Supabase authentication && reauthenticate

I’ve been having an issue where my Supbase authentication times out and the tokens are not refreshed (maybe?)

I found a routine called reauthenticate() and I call it when I am authenticated and it seems to do the trick

I don’t know.

Is it real, or is it Memorex ?

  const { isAuthenticated, reauthenticate } = useAuth()

  if (isAuthenticated) {
    reauthenticate()
  }

Several months ago @Danny and I audited all the auth providers for token refreshes, and we found Supabase to be ok (at least then).

Specifically this is because Supabase actively refreshes the token periodically after creating their session.

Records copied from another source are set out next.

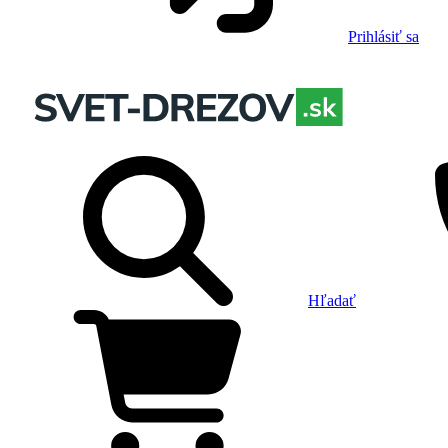
Prihlásiť sa
Hľadať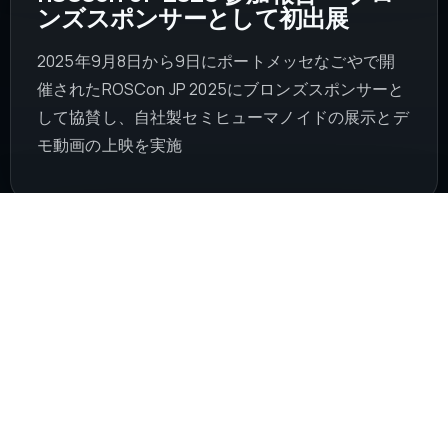
ンズスポンサーとして初出展
2025年9月8日から9日にポートメッセなごやで開
催されたROSCon JP 2025にブロンズスポンサーと
して協賛し、自社製セミヒューマノイドの展示とデ
モ動画の上映を実施
2024.01.15
革新的なモバイル双腕ロボットの
開発を開始
モバイル双腕ロボットの開発方針を公開し、駆動
輪、7自由度アーム、LiDAR、複数カメラ、VR経由
の遠隔操作などの要素を公表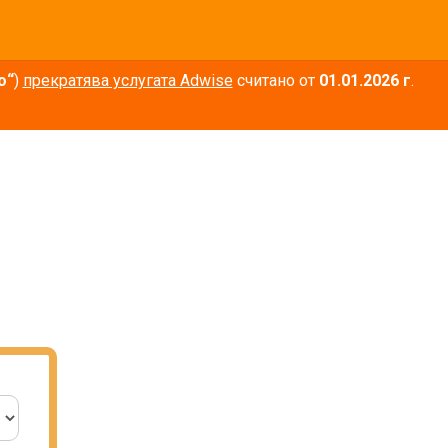
о“
)
прекратява услугата Adwise
считано от
01.01.2026 г
.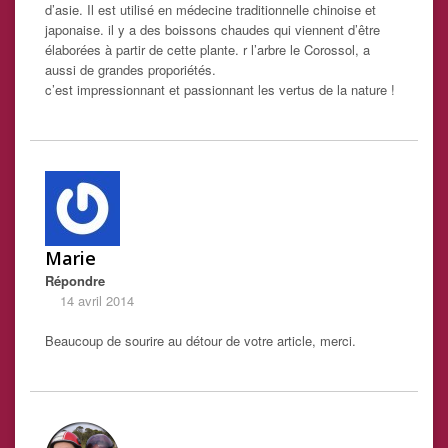
d’asie. Il est utilisé en médecine traditionnelle chinoise et
japonaise. il y a des boissons chaudes qui viennent d’être
élaborées à partir de cette plante. r l’arbre le Corossol, a
aussi de grandes proporiétés.
c’est impressionnant et passionnant les vertus de la nature !
Marie
Répondre
14 avril 2014
Beaucoup de sourire au détour de votre article, merci.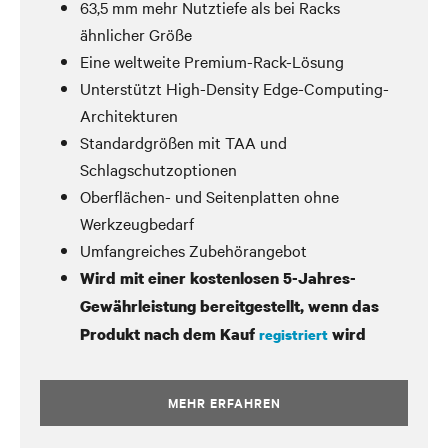
63,5 mm mehr Nutztiefe als bei Racks
ähnlicher Größe
Eine weltweite Premium-Rack-Lösung
Unterstützt High-Density Edge-Computing-
Architekturen
Standardgrößen mit TAA und
Schlagschutzoptionen
Oberflächen- und Seitenplatten ohne
Werkzeugbedarf
Umfangreiches Zubehörangebot
Wird mit einer kostenlosen 5-Jahres-
Gewährleistung bereitgestellt, wenn das
Produkt nach dem Kauf
wird
registriert
MEHR ERFAHREN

See: gotrue-js/GoTrueClient.ts at 797ea09b6188291861b5bed4a488cc74b6f95aaf · supabase/gotrue-js · GitHub

**
   * set currentSession and currentUser
   * process to _startAutoRefreshToken if possible
   */
  private _saveSession(session: Session) {
    this.currentSession = session
    this.currentUser = session.user

    const expiresAt = session.expires_at
    if (expiresAt) {
      const timeNow = Math.round(Date.now() / 1000)
      const expiresIn = expiresAt - timeNow
      const refreshDurationBeforeExpires = expiresIn > 60 ? 60 : 0.5
      this._startAutoRefreshToken((expiresIn - refreshDurationBeforeExpires) * 1000)
    }

Then in gotrue-js/GoTrueClient.ts at 797ea09b6188291861b5bed4a488cc74b6f95aaf · supabase/gotrue-js · GitHub

  /**
   * Clear and re-create refresh token timer
   * @param value time intervals in milliseconds
   */
  private _startAutoRefreshToken(value: number) {
    if (this.refreshTokenTimer) clearTimeout(this.refreshTokenTimer)
    if (value <= 0 || !this.autoRefreshToken) return

    this.refreshTokenTimer = setTimeout(() => this._callRefreshToken(), value)
    if (typeof this.refreshTokenTimer.unref === 'function') this.refreshTokenTimer.unref()
  }

So, they setup a timer to refresh the token just before it expires.

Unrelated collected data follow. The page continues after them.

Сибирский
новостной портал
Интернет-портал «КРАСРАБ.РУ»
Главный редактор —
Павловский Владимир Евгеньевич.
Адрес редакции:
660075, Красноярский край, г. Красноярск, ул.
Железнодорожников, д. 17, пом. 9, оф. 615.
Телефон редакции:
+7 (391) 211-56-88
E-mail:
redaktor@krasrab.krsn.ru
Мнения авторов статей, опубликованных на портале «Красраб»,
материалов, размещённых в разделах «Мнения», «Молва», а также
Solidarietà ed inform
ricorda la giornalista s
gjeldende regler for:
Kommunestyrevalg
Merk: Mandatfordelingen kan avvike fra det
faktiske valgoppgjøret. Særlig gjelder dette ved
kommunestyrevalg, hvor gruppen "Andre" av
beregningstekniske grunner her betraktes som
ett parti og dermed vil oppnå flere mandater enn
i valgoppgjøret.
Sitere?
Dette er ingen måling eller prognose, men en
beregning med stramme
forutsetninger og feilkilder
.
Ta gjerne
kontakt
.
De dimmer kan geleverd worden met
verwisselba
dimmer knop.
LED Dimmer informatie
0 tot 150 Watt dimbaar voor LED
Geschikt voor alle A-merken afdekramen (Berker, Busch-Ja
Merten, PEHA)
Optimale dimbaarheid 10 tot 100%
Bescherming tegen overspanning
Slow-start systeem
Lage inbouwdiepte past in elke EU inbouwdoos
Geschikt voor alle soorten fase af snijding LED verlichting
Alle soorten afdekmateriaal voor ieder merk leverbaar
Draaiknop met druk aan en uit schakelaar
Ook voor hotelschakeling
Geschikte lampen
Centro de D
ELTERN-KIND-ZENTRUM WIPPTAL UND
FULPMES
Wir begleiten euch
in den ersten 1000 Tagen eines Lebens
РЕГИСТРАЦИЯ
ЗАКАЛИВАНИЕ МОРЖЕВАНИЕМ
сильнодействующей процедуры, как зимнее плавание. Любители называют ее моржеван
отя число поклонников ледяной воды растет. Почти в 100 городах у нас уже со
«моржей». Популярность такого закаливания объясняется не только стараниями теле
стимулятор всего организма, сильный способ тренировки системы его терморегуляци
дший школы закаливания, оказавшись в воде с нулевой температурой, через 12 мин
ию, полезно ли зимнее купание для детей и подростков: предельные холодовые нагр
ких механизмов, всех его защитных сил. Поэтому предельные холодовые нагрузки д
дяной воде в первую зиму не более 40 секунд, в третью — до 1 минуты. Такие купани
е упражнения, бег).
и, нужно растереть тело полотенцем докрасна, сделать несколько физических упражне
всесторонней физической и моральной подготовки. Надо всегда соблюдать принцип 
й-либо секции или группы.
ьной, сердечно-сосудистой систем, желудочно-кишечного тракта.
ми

We also ensure the token is fresh whengettin to set in the GraphQL request made by a a cell.

And by default, the

autoRefreshToken: true,

If you can confirm you are really seeing timeouts, please write up an issue in GitHub here: Issues · redwoodjs/redwood · GitHub versus a topic forum as issues will be seen by the entire team to address whereas forums are more for the community in general.

1 Like

my problems happen when the app is not running, there’s no way the refresh could work.

I’m logged in at night and the next morning it fails in that odd way - login request, google icon, cycles & not logged in

agreed, if they are real issues – I hate to waste the teams time on something I usually find an answer to one way or another.